Algo que no voy a olvidar nunca eran las manos de mi tía. Eran nudosas, fuertes, cobijaban. Yo le daba mi mano cuando me llevaba al colegio, por las mañanas. Será por eso que ahora a mí me gusta agarrar la mano de las personas que amo. Mi tía gustaba de las pastillas. Siempre tenía DRF verdes guardadas en su ropero. Cuando salíamos para nuestras incursiones, a comprar algo o a la plaza Martín Fierro –donde me llevaba hasta que se hacía de noche y se encendían los grillos- ella me convidaba esa pequeña hostia de mentol.
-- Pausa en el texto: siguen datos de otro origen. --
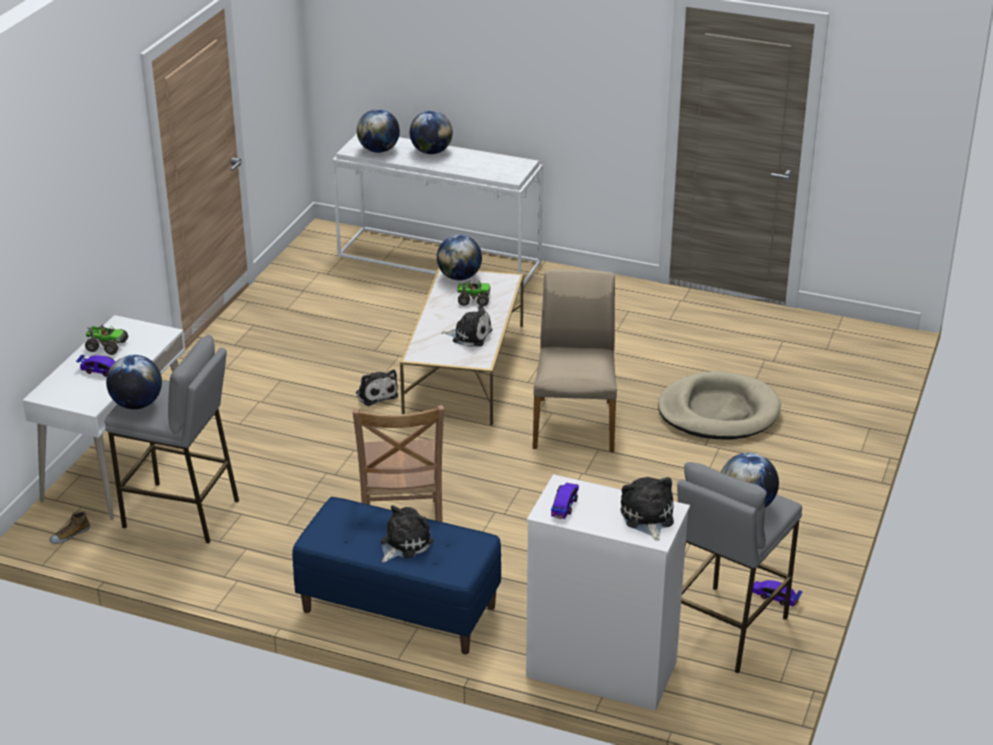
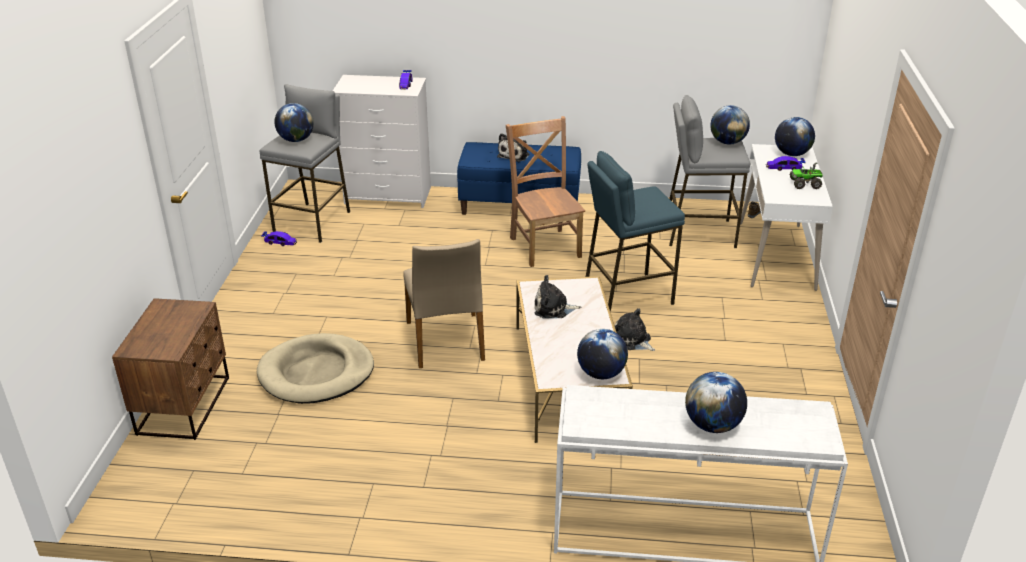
camera: 165 degrees right, 0 degrees up
(344, 443) = (627, 295): none -> blue stool
(379, 150) = (782, 416): globe -> globe (791, 154)
(473, 299) = (571, 348): toy truck -> none
(647, 517) = (356, 84): plush toy -> none
(849, 401) = (185, 405): none -> brown nightstand

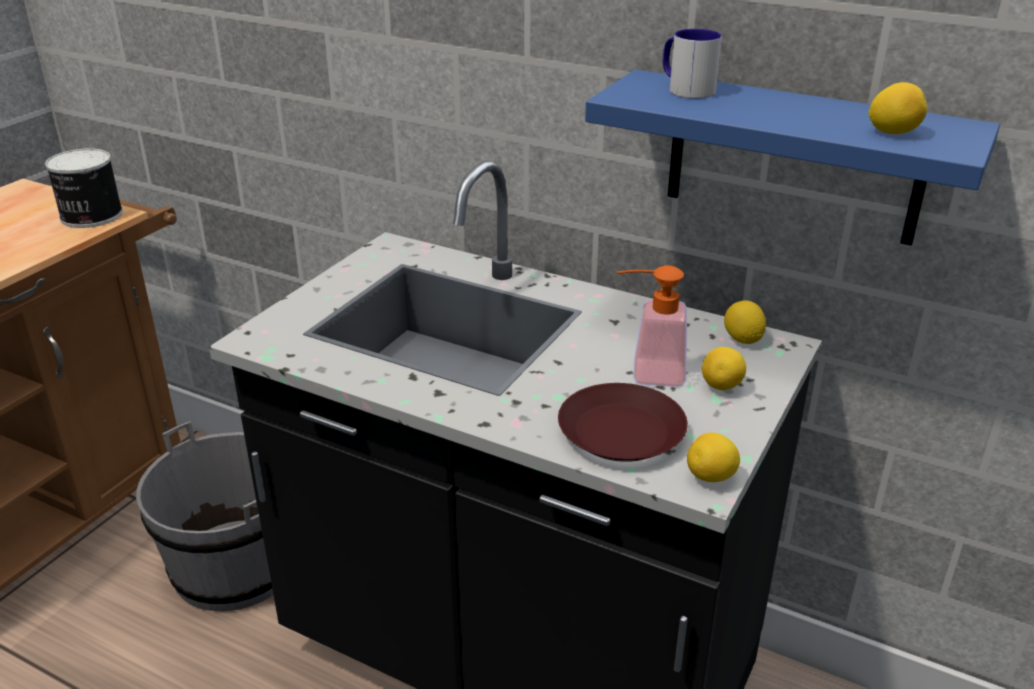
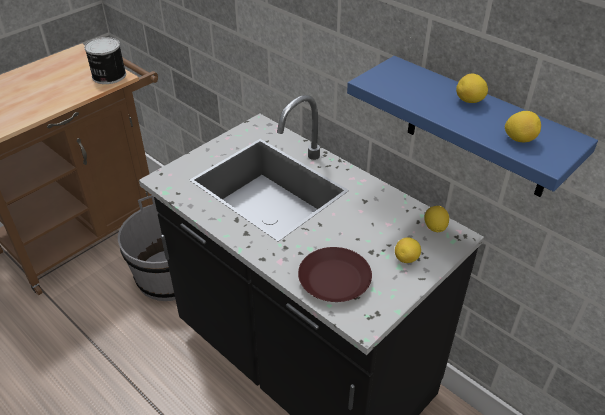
camera: 15 degrees right, 10 degrees up
(647, 373) = (367, 241): soap dispenser -> none
(685, 89) = (413, 79): mug -> none
(711, 477) = (371, 320): lemon -> lemon (469, 101)

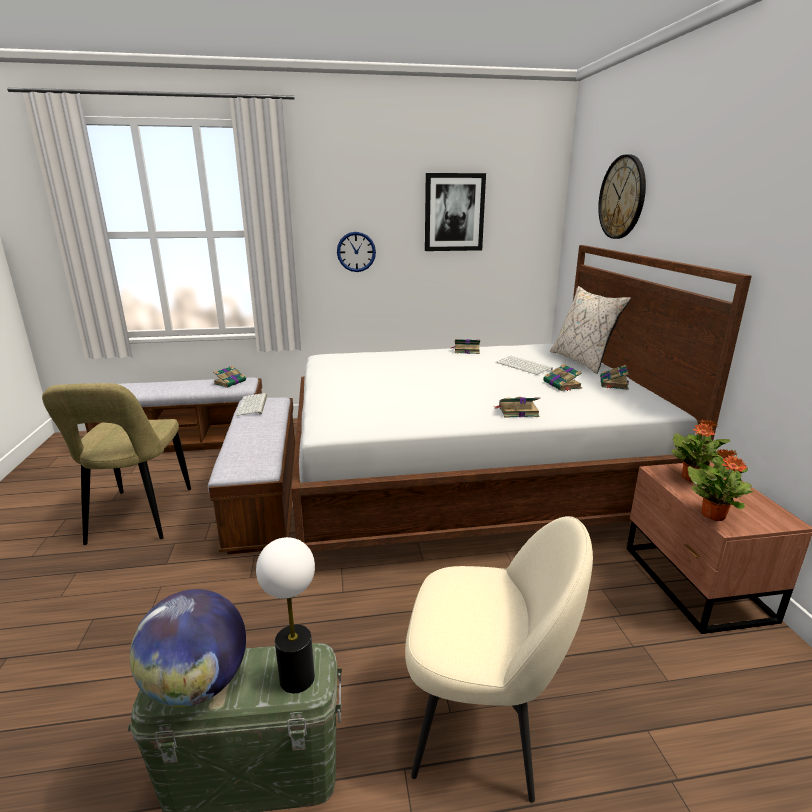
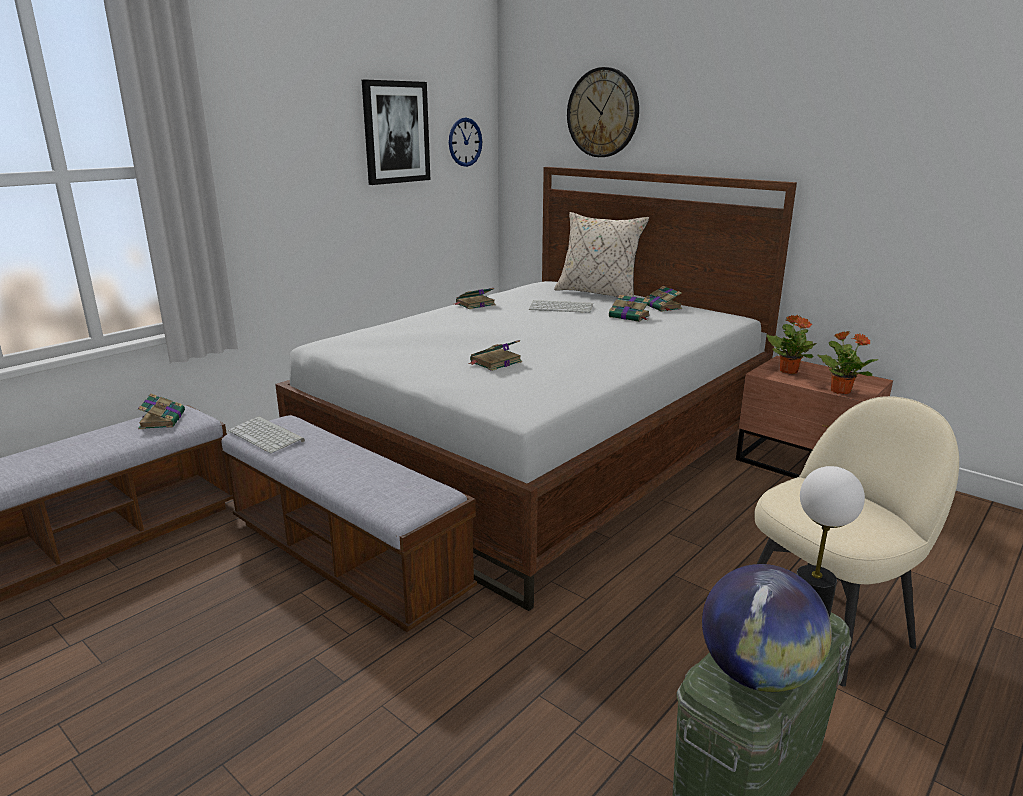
camera: 40 degrees left, 0 degrees up
(138, 518) = (199, 660): beige chair -> none
(356, 252) = (287, 192): wall clock -> wall clock (465, 142)
(517, 411) = (645, 347): book -> book (495, 362)

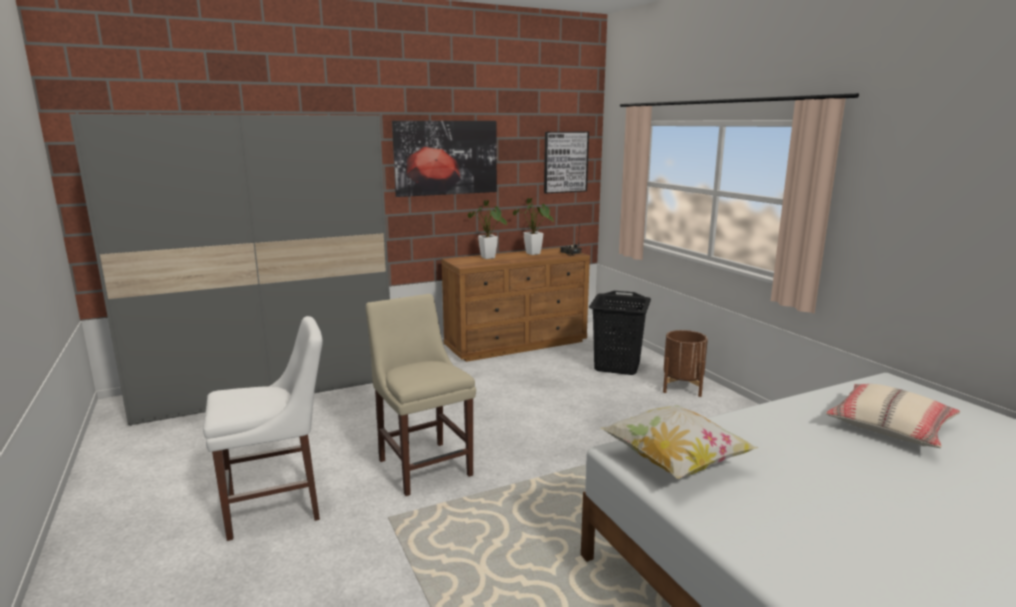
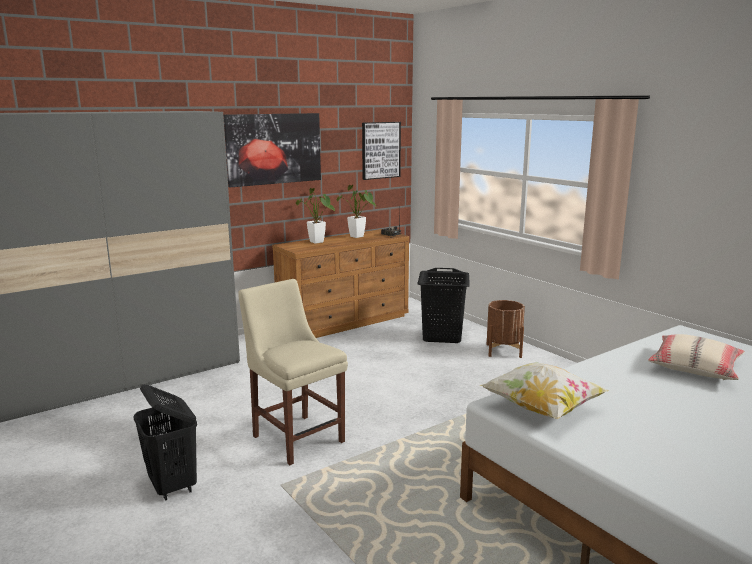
camera: 10 degrees left, 0 degrees up
(279, 506) = (172, 486): white chair -> black laundry basket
Caminar con mi tía era una felicidad increíble. 

Y tenía razón, el mundo sigue pero la vida de uno se termina. Si bien durante mucho tiempo tuvo algunos achaques, ella era muy estoica y reacia a ver los médicos. Yo me ocupaba de llevarla a las consultas cuando, por ejemplo, a los ochenta años tuvo una úlcera. Y se curó. Lo curioso era que el médico de mi tía estaba hecho pedazos, era viejísimo, pero implacable. Me acuerdo que una vez me mostró una radiografía de Teresa y me dijo: “Ves, acá está la fisura, tiene que ocuparse la especialidad”. Esa frase me pareció casi un verso de un poema. Traducida, quería decir que había que internarla. 

También tuvo una arritmia y tuve que tramitar para ella un marcapasos. Fui a acompañarla el día que se lo pusieron. Era un aparato microscópico que daba pequeñas descargas y mantenía en línea al corazón. Cuando el corazón cabeceaba para dormirse, el pequeño golpe eléctrico del marcapasos lo despertaba. Otra de sus frases para esa época: “Ya no me queda mucho hilo en el carretel”. 

Cuando mi tía murió le sacaron el marcapasos y yo lo fui a retirar del hospital. Era un objeto ínfimo, parecía de metal, estaba metido en una caja. Era un modelo alemán, con especificaciones técnicas. Yo lo miraba en el colectivo donde estaba sentado. Ese pequeño objeto sostuvo en vilo a un corazón inmenso.